(Stored items from a collection)
+--

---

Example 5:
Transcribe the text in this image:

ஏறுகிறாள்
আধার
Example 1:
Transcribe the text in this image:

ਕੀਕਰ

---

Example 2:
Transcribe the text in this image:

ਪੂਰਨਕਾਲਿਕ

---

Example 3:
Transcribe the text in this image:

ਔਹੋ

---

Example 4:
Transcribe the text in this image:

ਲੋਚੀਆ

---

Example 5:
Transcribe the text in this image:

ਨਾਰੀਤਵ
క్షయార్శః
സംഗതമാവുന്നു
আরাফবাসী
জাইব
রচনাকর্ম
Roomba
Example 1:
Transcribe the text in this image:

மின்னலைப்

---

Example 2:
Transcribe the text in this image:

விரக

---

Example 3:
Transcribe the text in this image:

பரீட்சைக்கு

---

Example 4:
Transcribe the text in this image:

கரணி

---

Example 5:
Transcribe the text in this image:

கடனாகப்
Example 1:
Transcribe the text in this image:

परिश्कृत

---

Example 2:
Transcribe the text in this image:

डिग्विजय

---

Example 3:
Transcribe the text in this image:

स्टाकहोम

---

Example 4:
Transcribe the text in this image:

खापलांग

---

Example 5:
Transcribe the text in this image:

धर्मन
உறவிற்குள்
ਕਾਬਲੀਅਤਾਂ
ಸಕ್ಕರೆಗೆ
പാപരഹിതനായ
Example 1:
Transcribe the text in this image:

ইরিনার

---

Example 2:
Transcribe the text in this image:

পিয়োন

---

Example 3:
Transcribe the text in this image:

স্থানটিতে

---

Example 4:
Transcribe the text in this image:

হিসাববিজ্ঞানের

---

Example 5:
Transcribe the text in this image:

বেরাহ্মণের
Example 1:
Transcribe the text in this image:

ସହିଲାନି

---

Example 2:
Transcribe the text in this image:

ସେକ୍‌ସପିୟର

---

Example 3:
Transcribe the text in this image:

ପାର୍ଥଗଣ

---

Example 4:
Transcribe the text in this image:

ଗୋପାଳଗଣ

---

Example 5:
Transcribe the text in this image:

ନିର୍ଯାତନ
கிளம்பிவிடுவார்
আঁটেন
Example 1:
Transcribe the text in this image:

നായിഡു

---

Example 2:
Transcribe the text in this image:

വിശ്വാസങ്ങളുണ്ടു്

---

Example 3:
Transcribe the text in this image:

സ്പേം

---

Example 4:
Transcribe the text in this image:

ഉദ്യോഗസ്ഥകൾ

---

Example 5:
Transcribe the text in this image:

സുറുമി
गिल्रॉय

+--

TRY IT: Nothing in the records may change; write them out again in full.

FINISHED EXERCISE:
---

Example 5:
Transcribe the text in this image:

ஏறுகிறாள்
আধার
Example 1:
Transcribe the text in this image:

ਕੀਕਰ

---

Example 2:
Transcribe the text in this image:

ਪੂਰਨਕਾਲਿਕ

---

Example 3:
Transcribe the text in this image:

ਔਹੋ

---

Example 4:
Transcribe the text in this image:

ਲੋਚੀਆ

---

Example 5:
Transcribe the text in this image:

ਨਾਰੀਤਵ
క్షయార్శః
സംഗതമാവുന്നു
আরাফবাসী
জাইব
রচনাকর্ম
Roomba
Example 1:
Transcribe the text in this image:

மின்னலைப்

---

Example 2:
Transcribe the text in this image:

விரக

---

Example 3:
Transcribe the text in this image:

பரீட்சைக்கு

---

Example 4:
Transcribe the text in this image:

கரணி

---

Example 5:
Transcribe the text in this image:

கடனாகப்
Example 1:
Transcribe the text in this image:

परिश्कृत

---

Example 2:
Transcribe the text in this image:

डिग्विजय

---

Example 3:
Transcribe the text in this image:

स्टाकहोम

---

Example 4:
Transcribe the text in this image:

खापलांग

---

Example 5:
Transcribe the text in this image:

धर्मन
உறவிற்குள்
ਕਾਬਲੀਅਤਾਂ
ಸಕ್ಕರೆಗೆ
പാപരഹിതനായ
Example 1:
Transcribe the text in this image:

ইরিনার

---

Example 2:
Transcribe the text in this image:

পিয়োন

---

Example 3:
Transcribe the text in this image:

স্থানটিতে

---

Example 4:
Transcribe the text in this image:

হিসাববিজ্ঞানের

---

Example 5:
Transcribe the text in this image:

বেরাহ্মণের
Example 1:
Transcribe the text in this image:

ସହିଲାନି

---

Example 2:
Transcribe the text in this image:

ସେକ୍‌ସପିୟର

---

Example 3:
Transcribe the text in this image:

ପାର୍ଥଗଣ

---

Example 4:
Transcribe the text in this image:

ଗୋପାଳଗଣ

---

Example 5:
Transcribe the text in this image:

ନିର୍ଯାତନ
கிளம்பிவிடுவார்
আঁটেন
Example 1:
Transcribe the text in this image:

നായിഡു

---

Example 2:
Transcribe the text in this image:

വിശ്വാസങ്ങളുണ്ടു്

---

Example 3:
Transcribe the text in this image:

സ്പേം

---

Example 4:
Transcribe the text in this image:

ഉദ്യോഗസ്ഥകൾ

---

Example 5:
Transcribe the text in this image:

സുറുമി
गिल्रॉय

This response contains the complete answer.